Dia 8 de março é Dia da Mulher. Nas Escrituras, na história da Igreja, na sociedade e em qualquer profissão temos mulheres marcantes, especiais, extraordinárias. Mais da metade da humanidade é do sexo feminino. Então, a promoção da mulher é um bem para toda a sociedade. Homem e mulher devem ser aliados, companheiros, parceiros, complementares. Neste assunto estamos superando tanto o machismo como o feminismo radical. É hora de ultrapassar o jeito competitivo pelo jeito cooperativo da convivência entre o homem e a mulher.

Neste Dia Internacional da Mulher, a Pastoral da Criança, a Igreja e a sociedade prestam homenagem a uma mulher tão humana e tão cristã, a dra. Zilda Arns. Ela cativou o mundo pelo seu jeito de ser mulher, de ser cidadã e de ser cristã. Um clima de orfandade ainda paira entre nós pelo falecimento da dra. Zilda e, ao mesmo tempo, brota em nossos corações sentimentos de admiração e de gratidão por sua pessoa, sua fé e sua competência.

Ela brilhou e aqueceu o mundo com a luz do seu amor maternal, sua coragem inaudita, sua fé e religiosidade ecumênica e sua invejável sabedoria. Nela fomos agraciados com o verdadeiro feminismo e o verdadeiro cristianismo. Ela realizou plenamente a grande proposta da economia solidária porque acreditou no pobre, na solidariedade, no soro caseiro, na multimistura. Uma nova economia é possível.

Há mortos que continuam a falar por meio de seu testemunho e de suas boas obras. O sorriso e a coragem profética da dra. Zilda ainda falam. Vemo-la discutindo com os grandes e embrenhada no interior da Amazônia e entrando nos barracos das favelas. Sempre nobre e sempre com os pobres, convidando-nos à partilha, à solidariedade e, principalmente, ao amor fraterno. Nela a fé se manifestou nos gestos de amor aos mais pequeninos. Parece que cada um de nós gostaria de possuir um pouquinho da fé, do amor e do humanismo atestado pela fundadora da Pastoral da Criança e da Pessoa Idosa.

Zilda Arns realizou sonhos que também são nossos. Sonhos de toda a humanidade. Todos sonhamos ser bons e ser dedicados aos outros. As pessoas que realizam estes sonhos são para nós um paradigma. Encontramos um pouco de nós mesmos nestas pessoas. Elas se tornam um arquétipo, um modelo, um ideal.

A festa do dia da mulher tem em Zilda Arns um exemplo da autêntica realização da emancipação da mulher. A Comissão Episcopal para a Vida e Família deve à dra. Zilda uma gratidão especial porque ela sempre se posicionou contra o aborto e discordava cientificamente dos dados oficiais a respeito da mortalidade materna, forte bandeira dos defensores do aborto como direito humano. Como médica, defendeu a fecundação como momento da origem da vida humana. Ali já está a criança. Por isso, tanto ajudou as mães grávidas. A Pastoral da Criança já começa na fecundação, no respeito pelo embrião dotado de dignidade, porque ali já está uma criança, um filho.

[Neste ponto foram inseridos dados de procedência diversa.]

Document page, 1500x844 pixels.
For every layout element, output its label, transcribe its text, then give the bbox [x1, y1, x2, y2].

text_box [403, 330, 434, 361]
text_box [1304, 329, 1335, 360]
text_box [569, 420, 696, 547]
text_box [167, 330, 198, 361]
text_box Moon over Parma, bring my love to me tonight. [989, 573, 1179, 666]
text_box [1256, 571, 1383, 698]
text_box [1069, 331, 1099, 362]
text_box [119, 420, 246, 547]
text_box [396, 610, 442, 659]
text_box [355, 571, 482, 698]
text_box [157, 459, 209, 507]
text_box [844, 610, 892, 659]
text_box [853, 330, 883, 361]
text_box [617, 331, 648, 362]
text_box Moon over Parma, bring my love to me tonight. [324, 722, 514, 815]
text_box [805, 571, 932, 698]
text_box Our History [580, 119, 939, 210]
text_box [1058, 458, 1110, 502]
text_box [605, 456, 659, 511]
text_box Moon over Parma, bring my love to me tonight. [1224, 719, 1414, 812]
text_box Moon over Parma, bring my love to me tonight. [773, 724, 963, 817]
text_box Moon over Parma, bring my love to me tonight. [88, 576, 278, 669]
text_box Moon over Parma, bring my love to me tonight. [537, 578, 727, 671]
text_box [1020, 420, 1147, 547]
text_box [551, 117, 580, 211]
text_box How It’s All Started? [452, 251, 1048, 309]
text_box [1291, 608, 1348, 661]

Encontramos na dra. Zilda o amor feito ação, a fé convicta, o sorriso terno, a ciência médica, o coração de mãe, a educadora do bem, da justiça e da verdade. Pessoas assim comovem e movem o mundo. Ela soube unir serviço e alegria, sabedoria e simplicidade, enfim, aproximou ricos e pobres na esperança de um mundo novo. Morreu como viveu. Há pessoas que me perguntam: o que podemos fazer pela beatificação da dra. Zilda? Tal foi o impacto que ela deixou no coração das pessoas e no mundo.

Mais uma vez registramos suas últimas palavras: ''Como os pássaros cuidam de seus filhos ao fazer o ninho no alto das árvores, longe dos predadores, ameaças e perigos e mais perto de Deus, deveríamos cuidar de nossos filhos como um bem sagrado, promover o respeito a seus direitos e protegê-los''. A tarefa agora é nossa. A vida em primeiro lugar e desde o início até seu fim natural. Criança e o idoso são as vítimas da cultura secularizada e de determinadas ideologias radicais que em nome dos direitos humanos defendem o direito de matar. A vida é o bem primário e fundamental, é o fundamento de toda a sociedade e de toda verdadeira política.